Activating such a prearranged template is cheaper, easier and weeks faster than ordering, awaiting delivery and standing up new equipment and software.

Continuity planners like the cloud
Meanwhile, with business increasingly dependent on IT operations and connectivity, cloud services are the growing choice for business recovery and continuity plans. A backup operations center with hardware, software and personnel is much more costly than a cloud-based option, said Sigg and Hardy.
SIS has space and facilities for clients’ IT personnel who might have to implement a continuity plan.

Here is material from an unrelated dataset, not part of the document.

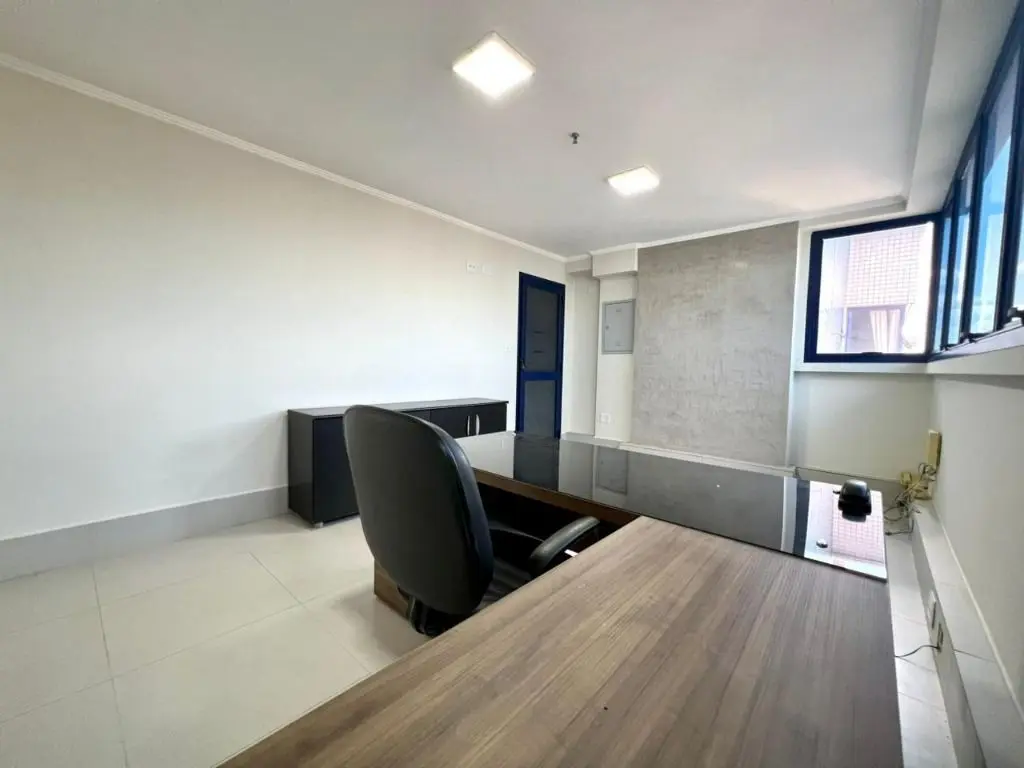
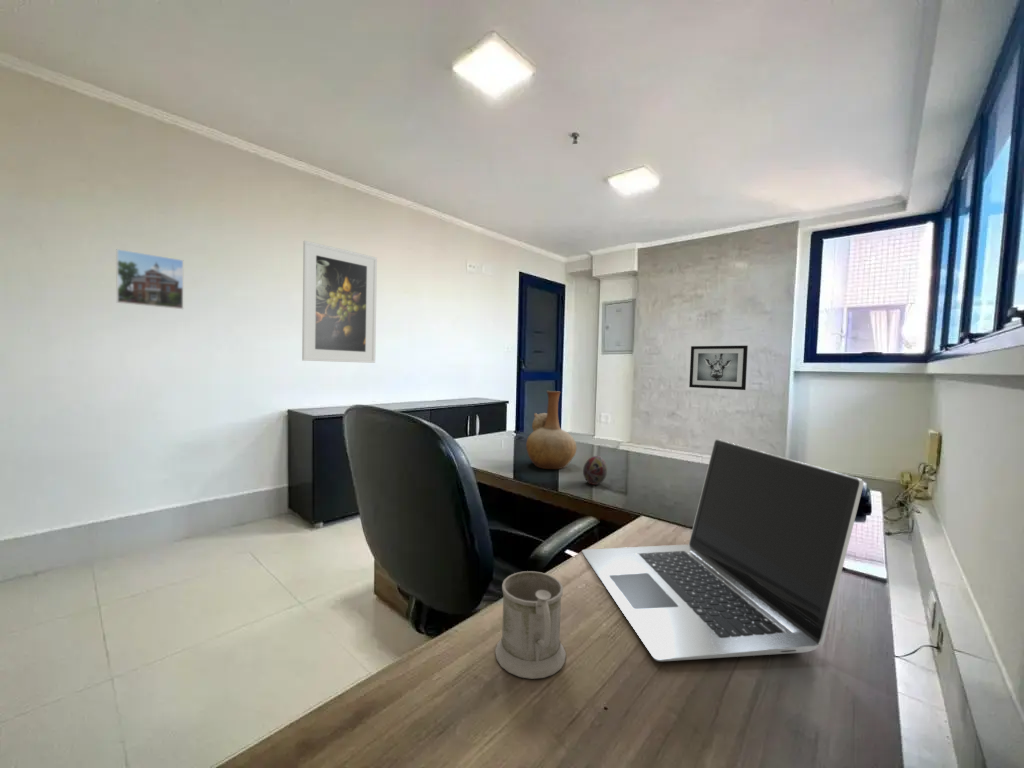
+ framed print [115,248,184,310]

Alltech, the Nicholasville-based animal health supplements maker with locations requiring IT services in 119 countries and across the United States, contracts with SIS for recovery and continuity services and used those facilities last month.

On Nov. 14, Alltech ran a surprise continuity drill when many of its 50 IT employees happened to be in Kentucky, said Tim Arthur, CIO and director of management information systems. Arthur unexpectedly declared to IT staff that an earthquake had occurred beneath Nicholasville, the main data center had to be shut down and its backup brought online.

“We have run similar exercises, but not to this extent,” Arthur said. Crediting what he called an incredibly helpful emergency services team at SIS, including special computer engineers, Alltech staff came to the Lexington headquarters “and literally within hours were able to recreate our infrastructure and be up and running in less than a day.”

Alltech’s data operations are large, he said, and when he first told IT staff several years ago the company had set a goal of being able to accomplish the same task in 48 hours, “I was laughed at and told it couldn’t be done.”

Arthur now believes 12 hours is possible, having identified human considerations rather than technical issues as the bigger hurdle in disaster response.

“The limitation … is us having to check on our families, etc., before doing the work,” he said.

Cloud computing capabilities exist today that could allow Alltech to have its system “back up and running seamlessly and never even have known we were down,” Arthur said, but there would be a large cost. “That’s not our goal. We’re not an Amazon.”